Task requirements: Rewrite everything from the start of the records down through the line containing "v(-318.27, 38) *", changing "myFeature" to "buildPart" and leaving everything else unchanged. Return only those lines.

Dataset records:
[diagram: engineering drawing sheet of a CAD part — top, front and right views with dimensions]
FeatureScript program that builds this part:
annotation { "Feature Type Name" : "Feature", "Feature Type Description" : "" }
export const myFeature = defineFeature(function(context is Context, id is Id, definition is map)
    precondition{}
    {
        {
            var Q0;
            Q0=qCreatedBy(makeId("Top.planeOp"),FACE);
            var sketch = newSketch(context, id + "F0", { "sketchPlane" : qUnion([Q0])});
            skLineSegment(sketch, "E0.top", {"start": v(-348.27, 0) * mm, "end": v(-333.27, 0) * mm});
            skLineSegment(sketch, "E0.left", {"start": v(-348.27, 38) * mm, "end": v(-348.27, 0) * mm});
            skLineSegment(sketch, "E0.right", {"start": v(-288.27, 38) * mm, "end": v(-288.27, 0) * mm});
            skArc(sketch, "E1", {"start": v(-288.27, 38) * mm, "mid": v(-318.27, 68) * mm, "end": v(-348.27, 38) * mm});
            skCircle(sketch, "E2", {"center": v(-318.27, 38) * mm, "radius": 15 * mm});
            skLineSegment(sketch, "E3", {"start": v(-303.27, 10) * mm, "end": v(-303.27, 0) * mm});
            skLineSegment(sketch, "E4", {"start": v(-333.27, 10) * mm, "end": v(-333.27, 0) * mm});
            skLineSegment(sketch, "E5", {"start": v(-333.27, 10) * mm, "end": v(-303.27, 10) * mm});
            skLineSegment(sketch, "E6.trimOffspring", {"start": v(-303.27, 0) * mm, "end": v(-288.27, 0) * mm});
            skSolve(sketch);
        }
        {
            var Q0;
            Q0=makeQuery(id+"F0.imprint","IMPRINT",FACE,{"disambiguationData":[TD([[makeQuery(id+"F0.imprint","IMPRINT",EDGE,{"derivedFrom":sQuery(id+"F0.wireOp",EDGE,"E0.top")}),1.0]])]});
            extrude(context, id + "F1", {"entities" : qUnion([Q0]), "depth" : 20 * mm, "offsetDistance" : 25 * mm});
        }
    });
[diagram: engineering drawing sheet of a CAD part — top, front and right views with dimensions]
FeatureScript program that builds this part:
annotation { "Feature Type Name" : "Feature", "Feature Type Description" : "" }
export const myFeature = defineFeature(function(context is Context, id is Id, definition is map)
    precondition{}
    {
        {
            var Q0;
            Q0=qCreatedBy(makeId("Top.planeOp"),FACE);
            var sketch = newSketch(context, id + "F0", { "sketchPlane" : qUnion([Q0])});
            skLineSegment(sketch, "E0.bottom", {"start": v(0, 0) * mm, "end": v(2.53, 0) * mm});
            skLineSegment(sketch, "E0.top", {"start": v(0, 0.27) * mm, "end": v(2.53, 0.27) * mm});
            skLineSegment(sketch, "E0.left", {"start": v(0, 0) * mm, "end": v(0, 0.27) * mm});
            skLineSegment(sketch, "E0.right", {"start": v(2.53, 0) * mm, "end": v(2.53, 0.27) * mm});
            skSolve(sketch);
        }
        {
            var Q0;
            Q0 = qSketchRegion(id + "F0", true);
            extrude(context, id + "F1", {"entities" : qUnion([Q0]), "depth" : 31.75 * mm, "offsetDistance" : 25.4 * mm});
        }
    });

The reply:
[diagram: engineering drawing sheet of a CAD part — top, front and right views with dimensions]
FeatureScript program that builds this part:
annotation { "Feature Type Name" : "Feature", "Feature Type Description" : "" }
export const buildPart = defineFeature(function(context is Context, id is Id, definition is map)
    precondition{}
    {
        {
            var Q0;
            Q0=qCreatedBy(makeId("Top.planeOp"),FACE);
            var sketch = newSketch(context, id + "F0", { "sketchPlane" : qUnion([Q0])});
            skLineSegment(sketch, "E0.top", {"start": v(-348.27, 0) * mm, "end": v(-333.27, 0) * mm});
            skLineSegment(sketch, "E0.left", {"start": v(-348.27, 38) * mm, "end": v(-348.27, 0) * mm});
            skLineSegment(sketch, "E0.right", {"start": v(-288.27, 38) * mm, "end": v(-288.27, 0) * mm});
            skArc(sketch, "E1", {"start": v(-288.27, 38) * mm, "mid": v(-318.27, 68) * mm, "end": v(-348.27, 38) * mm});
            skCircle(sketch, "E2", {"center": v(-318.27, 38) * mm, "radius": 15 * mm});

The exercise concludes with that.